Book Club/Reading Group/Classroom Discussion Questions for THE UNQUIET DAUGHTER

1. THE UNQUIET DAUGHTER is a mystery about who Danielle Flood is, who her father is and what happened in the Saigon of French Indochina between her three parents in 1947-53. What is the point of THE UNQUIET DAUGHTER by Danielle Flood? Is there more than one point? If you believe there are multiple points, what are they?

2. Who is the Unquiet Daughter of the title of the book? Is there more than one? Why do you think the daughter is unquiet? Why is the mother unquiet? Do you think the author purposely did not describe in any way exactly who the Unquiet Daughter of the title is? Why?

3. What did you learn about life from this memoir?

4. Who is your favorite character in THE UNQUIET DAUGHTER? Why? Who is your least favorite character and why?

5. Why do you think Danielle’s mother treated her the way she did?

6. When Danielle’s mother told her to find someplace else to live, what options did Danielle have?

7. THE QUIET AMERICAN was a novel by Graham Greene, the English novelist, published in 1955 in England. Though much of THE UNQUIET DAUGHTER stands alone as a story, its links to THE QUIET AMERICAN are undeniable, according to biographer and Graham Greene expert Michael Shelden, other book reviewers and Graham Greene’s authorized biographer. Author Danielle Flood in her epilogue shows how the characters in THE QUIET AMERICAN are alike and unlike her parents and their love triangle in French Indochina during the same time frame as the action in THE QUIET AMERICAN.  She also quotes Greene saying in a NEW YORK TIMES interview with V. S. Pritchett that he didn’t “take people straight from real life in his novels…The characters in my novels are an amalgam of bits of real people…they are fused by the heat of the unconscious. Real people are too limiting.” Do you think Greene was telling the truth when he said this to Pritchett or do you think he protested too much in the Shakespearean sense of the matter?

8. Flood notes that Austrian Vietnam Scholar Joseph Buttinger said the core of Graham Greene’s THE QUIET AMERICAN is the accusation that the Americans in Saigon at the time were authors of the January 9, 1952 bombing there. After having read the epilogue and the notes in the back of THE UNQUIET DAUGHTER, do you believe that Americans in Saigon in 1950-53 were in any way involved with the January 9, 1952 downtown bombing that numbered women and children amongst its casualties?

9. Should an author acknowledge when he “fictionalizes” a real life story or uses characters from real life in his or her novels? And if so, how should he or she do this? In an introduction or acknowledgement? Do you think that characters and real persons they are modeled from need to be exactly alike in order for the similarity between the fictional characters and the real life characters to be valid?

10. What do you think of the way the characters in THE UNQUIET DAUGHTER behaved towards to each other? How and why?

11. Were you aware that if a person was partially Vietnamese some 65 years ago, even in Vietnam, that that person was considered all Vietnamese? Does that matter? Are people who are part Vietnamese considered all Vietnamese now? What do you think of that?
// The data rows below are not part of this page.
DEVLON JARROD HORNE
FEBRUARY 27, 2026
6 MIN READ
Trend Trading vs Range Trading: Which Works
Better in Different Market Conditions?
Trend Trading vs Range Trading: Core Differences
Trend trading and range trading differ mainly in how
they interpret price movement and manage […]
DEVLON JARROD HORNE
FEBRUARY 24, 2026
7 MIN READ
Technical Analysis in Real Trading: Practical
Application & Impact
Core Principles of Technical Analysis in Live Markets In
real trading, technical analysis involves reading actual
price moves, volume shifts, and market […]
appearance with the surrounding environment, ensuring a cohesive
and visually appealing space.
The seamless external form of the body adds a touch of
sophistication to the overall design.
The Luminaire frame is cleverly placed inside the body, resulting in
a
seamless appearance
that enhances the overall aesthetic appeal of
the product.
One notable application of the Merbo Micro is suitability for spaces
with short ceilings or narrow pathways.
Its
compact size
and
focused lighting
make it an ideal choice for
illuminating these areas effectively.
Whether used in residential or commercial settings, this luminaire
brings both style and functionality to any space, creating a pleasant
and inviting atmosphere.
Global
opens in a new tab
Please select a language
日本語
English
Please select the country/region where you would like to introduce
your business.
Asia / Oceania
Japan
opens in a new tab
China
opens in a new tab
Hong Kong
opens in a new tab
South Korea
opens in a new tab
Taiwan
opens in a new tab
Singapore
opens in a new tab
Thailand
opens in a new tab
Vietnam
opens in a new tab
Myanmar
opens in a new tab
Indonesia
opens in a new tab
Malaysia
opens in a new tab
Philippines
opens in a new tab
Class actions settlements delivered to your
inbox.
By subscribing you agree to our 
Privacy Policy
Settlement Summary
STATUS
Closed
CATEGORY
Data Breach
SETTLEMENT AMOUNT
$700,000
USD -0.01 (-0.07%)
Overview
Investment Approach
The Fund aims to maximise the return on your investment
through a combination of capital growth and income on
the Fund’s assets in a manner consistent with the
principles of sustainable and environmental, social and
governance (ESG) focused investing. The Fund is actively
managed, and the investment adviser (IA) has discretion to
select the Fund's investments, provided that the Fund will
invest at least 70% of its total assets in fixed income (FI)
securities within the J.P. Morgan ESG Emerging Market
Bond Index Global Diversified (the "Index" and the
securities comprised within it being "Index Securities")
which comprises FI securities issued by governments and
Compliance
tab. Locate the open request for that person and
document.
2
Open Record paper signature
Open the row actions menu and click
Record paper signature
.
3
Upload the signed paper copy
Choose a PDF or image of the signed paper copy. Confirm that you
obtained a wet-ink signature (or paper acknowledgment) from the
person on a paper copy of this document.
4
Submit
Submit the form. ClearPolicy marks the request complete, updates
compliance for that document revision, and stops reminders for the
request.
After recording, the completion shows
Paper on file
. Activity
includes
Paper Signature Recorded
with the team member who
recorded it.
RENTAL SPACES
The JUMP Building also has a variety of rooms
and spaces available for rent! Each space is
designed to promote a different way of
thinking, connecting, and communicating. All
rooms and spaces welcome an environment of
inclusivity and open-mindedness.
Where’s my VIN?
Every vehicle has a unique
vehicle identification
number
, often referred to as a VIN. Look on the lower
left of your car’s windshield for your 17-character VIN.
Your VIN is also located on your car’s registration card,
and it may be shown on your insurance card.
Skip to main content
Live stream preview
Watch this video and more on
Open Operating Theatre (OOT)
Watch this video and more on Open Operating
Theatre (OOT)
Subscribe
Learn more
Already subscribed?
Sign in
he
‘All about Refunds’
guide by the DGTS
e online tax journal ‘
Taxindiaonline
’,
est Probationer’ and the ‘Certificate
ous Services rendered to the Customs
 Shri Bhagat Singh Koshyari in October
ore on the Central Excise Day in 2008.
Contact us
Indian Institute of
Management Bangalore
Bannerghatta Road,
Should President Obama, who is half-white, be called black or African American when he is also half white? Why is he not called white?

12. Why did you decide to read THE UNQUIET DAUGHTER?

13. Danielle’s mother apparently was free in her mind about wearing clothes or not. Would you consider Danielle’s mother to be a feminist? What does women’s liberation mean?

14. What kind of possibilities does a person face when they look for their father late in life? What characteristics are needed to take on such a hunt? Are the possibilities different when someone takes on the search as a young person or as an older person, say after the age of 60?

15. Recent census information says that the number of women making the single parent decision has gone up steadily over the last 50 years and continues to do so. Do agree with Flood’s opinion that women who decide to become single mothers should consider how their child would feel about not having a father? Or do you think it is their right to carry a child into the world without considering how the child would feel about being fatherless? Do you think there is shame in single motherhood? Why? Why not?

16. Danielle Flood states that she was not happy about being fatherless, that she felt shame because of it. Why? Do you think this is still felt by some offspring in her position today?

17. Do you think children need fathers? Why or why not? Did Danielle Flood’s story influence you either way on this question?

18. Would you help someone try to find their father if they asked you for it? Why or why not?